** Opening DATA TO USE block **

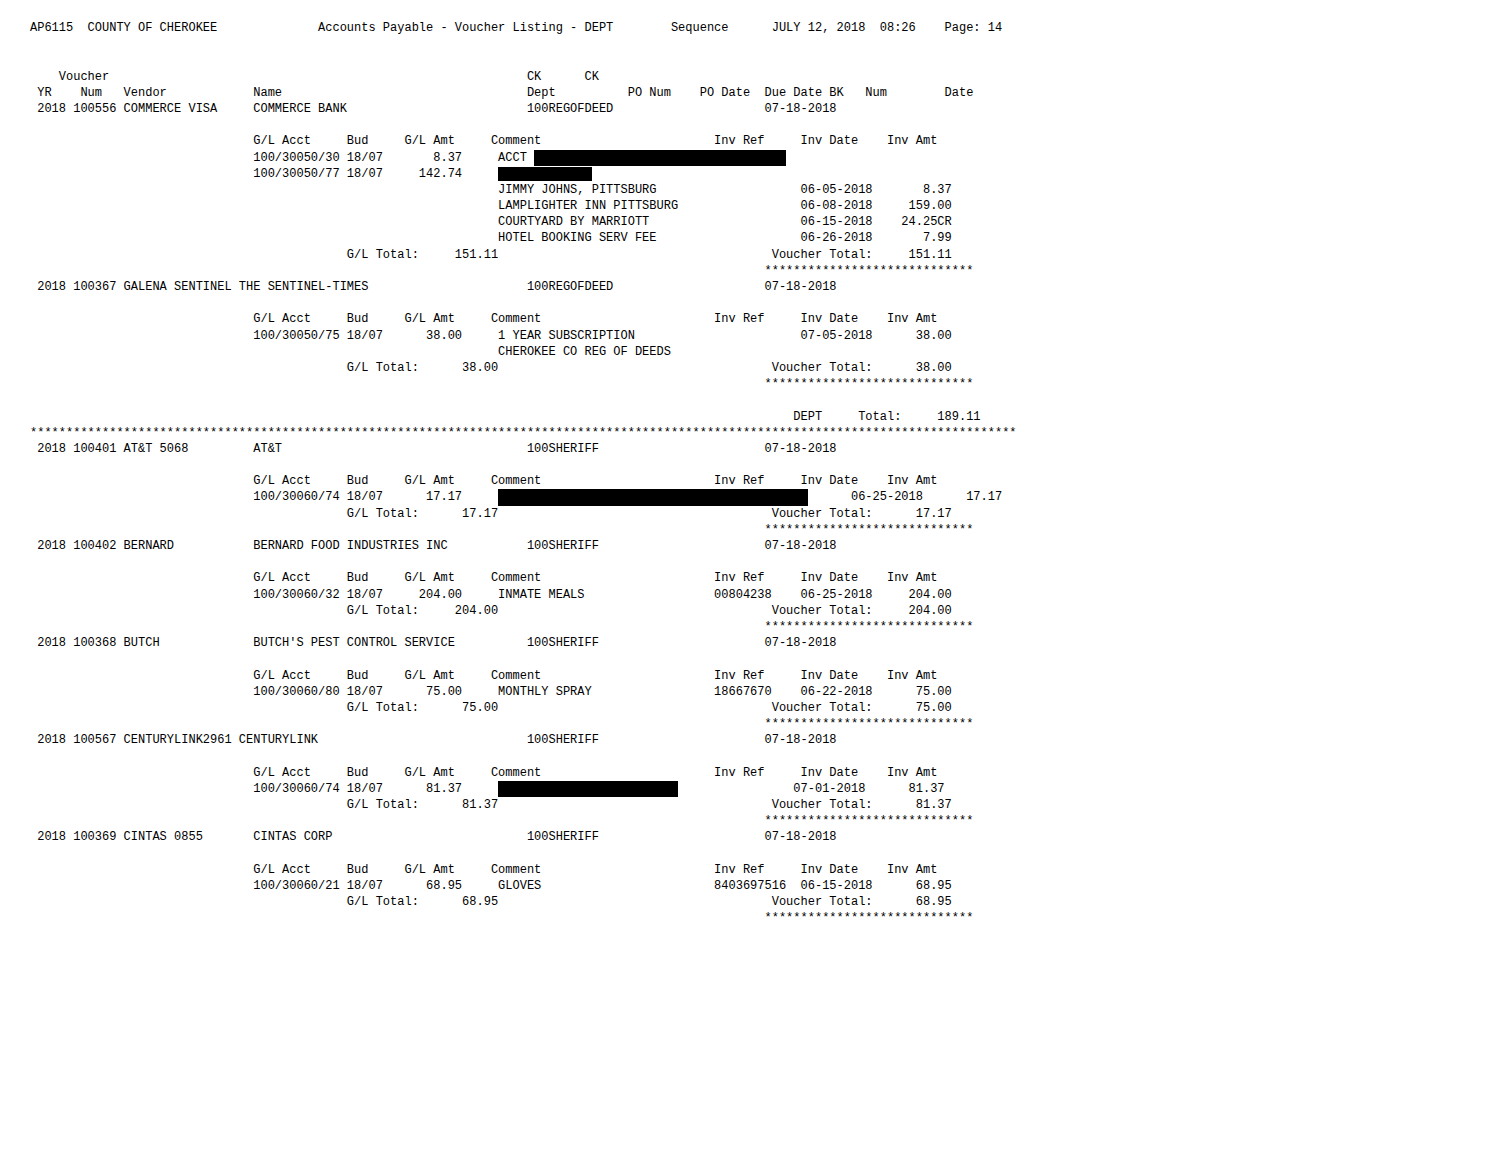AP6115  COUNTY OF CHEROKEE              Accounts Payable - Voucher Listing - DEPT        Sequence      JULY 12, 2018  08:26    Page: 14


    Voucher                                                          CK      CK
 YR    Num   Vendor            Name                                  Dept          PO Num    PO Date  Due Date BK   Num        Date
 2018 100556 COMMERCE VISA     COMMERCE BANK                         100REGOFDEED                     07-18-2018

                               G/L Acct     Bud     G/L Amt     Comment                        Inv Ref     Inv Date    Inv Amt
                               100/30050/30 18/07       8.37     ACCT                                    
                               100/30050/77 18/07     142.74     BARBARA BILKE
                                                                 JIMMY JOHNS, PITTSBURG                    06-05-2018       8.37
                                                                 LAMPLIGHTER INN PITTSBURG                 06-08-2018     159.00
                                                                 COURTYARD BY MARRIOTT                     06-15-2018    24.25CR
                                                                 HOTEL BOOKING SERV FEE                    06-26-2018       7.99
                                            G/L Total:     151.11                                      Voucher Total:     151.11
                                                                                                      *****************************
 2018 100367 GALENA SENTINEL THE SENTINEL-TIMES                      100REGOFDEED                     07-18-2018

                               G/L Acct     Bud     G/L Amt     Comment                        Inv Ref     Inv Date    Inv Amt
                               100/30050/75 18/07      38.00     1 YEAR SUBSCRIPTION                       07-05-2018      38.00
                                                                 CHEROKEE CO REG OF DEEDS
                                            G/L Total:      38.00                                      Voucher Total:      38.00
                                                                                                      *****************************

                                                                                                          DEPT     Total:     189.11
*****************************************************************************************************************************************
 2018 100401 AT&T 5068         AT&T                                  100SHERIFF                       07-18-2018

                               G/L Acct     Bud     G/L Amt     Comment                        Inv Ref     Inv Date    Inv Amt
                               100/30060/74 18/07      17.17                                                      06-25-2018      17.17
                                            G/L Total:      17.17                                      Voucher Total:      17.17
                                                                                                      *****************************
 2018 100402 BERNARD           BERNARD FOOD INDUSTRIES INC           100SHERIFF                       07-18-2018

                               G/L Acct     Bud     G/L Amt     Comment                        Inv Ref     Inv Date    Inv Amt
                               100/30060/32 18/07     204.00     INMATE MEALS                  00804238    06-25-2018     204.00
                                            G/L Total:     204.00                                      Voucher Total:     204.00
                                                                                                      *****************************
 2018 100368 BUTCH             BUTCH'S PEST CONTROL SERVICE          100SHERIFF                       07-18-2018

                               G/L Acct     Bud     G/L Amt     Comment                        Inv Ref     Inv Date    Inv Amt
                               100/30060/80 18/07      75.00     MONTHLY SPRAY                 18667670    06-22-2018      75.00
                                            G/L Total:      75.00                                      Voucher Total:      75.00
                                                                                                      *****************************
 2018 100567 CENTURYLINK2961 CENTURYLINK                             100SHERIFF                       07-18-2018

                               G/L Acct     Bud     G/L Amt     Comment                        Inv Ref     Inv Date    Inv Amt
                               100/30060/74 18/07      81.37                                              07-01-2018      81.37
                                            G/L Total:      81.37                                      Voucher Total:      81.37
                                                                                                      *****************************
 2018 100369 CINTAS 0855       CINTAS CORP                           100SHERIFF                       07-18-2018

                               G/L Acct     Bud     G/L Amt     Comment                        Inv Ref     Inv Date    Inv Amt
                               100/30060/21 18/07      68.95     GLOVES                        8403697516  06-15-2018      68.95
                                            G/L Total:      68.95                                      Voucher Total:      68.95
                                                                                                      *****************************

** Closing DATA TO USE block **

> **ACTION ITEM**:
Leave out the pictures and repeat exactly the lines from the start of the material through the line that contains "2018 100367 GALENA", both included.

> **ANSWER SPACE**:
AP6115  COUNTY OF CHEROKEE              Accounts Payable - Voucher Listing - DEPT        Sequence      JULY 12, 2018  08:26    Page: 14


    Voucher                                                          CK      CK
 YR    Num   Vendor            Name                                  Dept          PO Num    PO Date  Due Date BK   Num        Date
 2018 100556 COMMERCE VISA     COMMERCE BANK                         100REGOFDEED                     07-18-2018

                               G/L Acct     Bud     G/L Amt     Comment                        Inv Ref     Inv Date    Inv Amt
                               100/30050/30 18/07       8.37     ACCT                                    
                               100/30050/77 18/07     142.74     BARBARA BILKE
                                                                 JIMMY JOHNS, PITTSBURG                    06-05-2018       8.37
                                                                 LAMPLIGHTER INN PITTSBURG                 06-08-2018     159.00
                                                                 COURTYARD BY MARRIOTT                     06-15-2018    24.25CR
                                                                 HOTEL BOOKING SERV FEE                    06-26-2018       7.99
                                            G/L Total:     151.11                                      Voucher Total:     151.11
                                                                                                      *****************************
 2018 100367 GALENA SENTINEL THE SENTINEL-TIMES                      100REGOFDEED                     07-18-2018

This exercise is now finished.